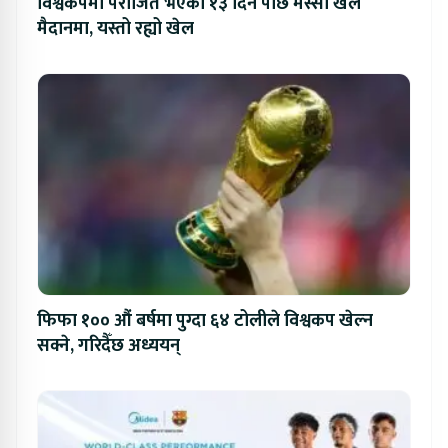
विश्वकपमा पराजित भएको १३ दिन पछि मेस्सी खेल
मैदानमा, यस्तो रह्यो खेल
फिफा १०० औं बर्षमा पुग्दा ६४ टोलीले विश्वकप खेल्न
सक्ने, गरिदैँछ अध्ययन्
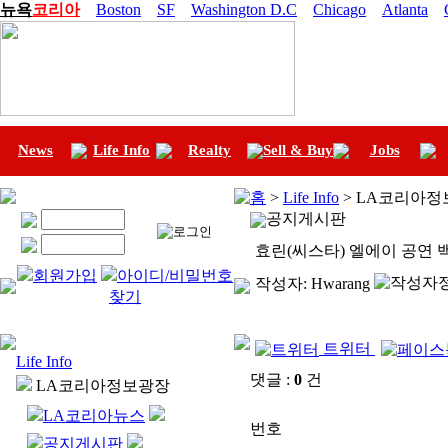
뉴욕
코리아
Boston
SF
Washington D.C
Chicago
Atlanta
News
Life Info
Realty
Sell & Buy
Jobs
홈
>
Life Info
> LA코리아정
공지게시판
효린(씨스타) 엘에이 공연
회원가입
아이디/비밀번호
작성자:
Hwarang
찾기
트위터
Life Info
댓글 :
0
건
LA코리아정보광장
LA코리아뉴스
번호
공지게시판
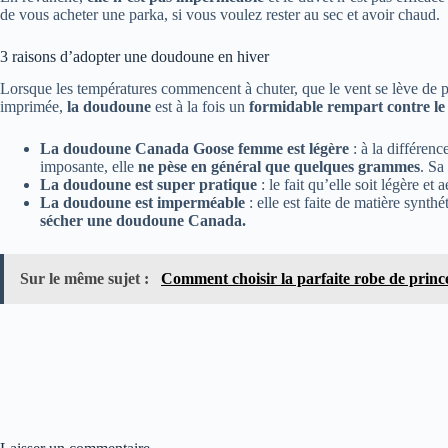
de vous acheter une parka, si vous voulez rester au sec et avoir chaud.
3 raisons d’adopter une doudoune en hiver
Lorsque les températures commencent à chuter, que le vent se lève de pl
imprimée,
la doudoune
est à la fois un
formidable rempart contre le 
La doudoune Canada Goose femme est légère
: à la différen
imposante, elle
ne pèse en général que quelques grammes
. Sa
La doudoune est super pratique
: le fait qu’elle soit légère 
La doudoune est imperméable
: elle est faite de matière synth
sécher une doudoune Canada.
Sur le même sujet :
Comment choisir la parfaite robe de princes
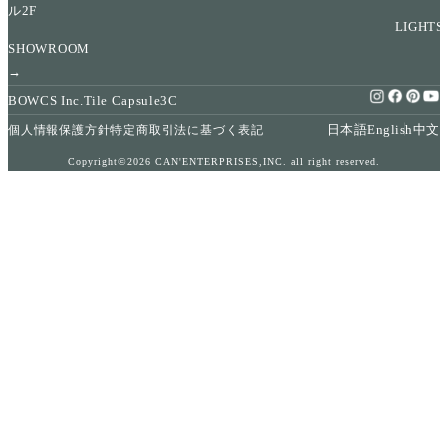
ル2F
LIGHTS
SHOWROOM
→
BOWCS Inc.
Tile Capsule
3C
日本語
English
中文
個人情報保護方針
特定商取引法に基づく表記
Copyright©2026 CAN'ENTERPRISES,INC. all right reserved.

==================================================

▶ **What is being asked**:
Repeat the whole of the material above exactly, but keep the pictures out.

▶ **Problem solution**:
विश्वकपमा पराजित भएको १३ दिन पछि मेस्सी खेल
मैदानमा, यस्तो रह्यो खेल
फिफा १०० औं बर्षमा पुग्दा ६४ टोलीले विश्वकप खेल्न
सक्ने, गरिदैँछ अध्ययन्
뉴욕
코리아
Boston
SF
Washington D.C
Chicago
Atlanta
News
Life Info
Realty
Sell & Buy
Jobs
홈
>
Life Info
> LA코리아정
공지게시판
효린(씨스타) 엘에이 공연
회원가입
아이디/비밀번호
작성자:
Hwarang
찾기
트위터
Life Info
댓글 :
0
건
LA코리아정보광장
LA코리아뉴스
번호
공지게시판
de vous acheter une parka, si vous voulez rester au sec et avoir chaud.
3 raisons d’adopter une doudoune en hiver
Lorsque les températures commencent à chuter, que le vent se lève de pl
imprimée,
la doudoune
est à la fois un
formidable rempart contre le 
La doudoune Canada Goose femme est légère
: à la différen
imposante, elle
ne pèse en général que quelques grammes
. Sa
La doudoune est super pratique
: le fait qu’elle soit légère 
La doudoune est imperméable
: elle est faite de matière synth
sécher une doudoune Canada.
Sur le même sujet :
Comment choisir la parfaite robe de princes
ル2F
LIGHTS
SHOWROOM
→
BOWCS Inc.
Tile Capsule
3C
日本語
English
中文
個人情報保護方針
特定商取引法に基づく表記
Copyright©2026 CAN'ENTERPRISES,INC. all right reserved.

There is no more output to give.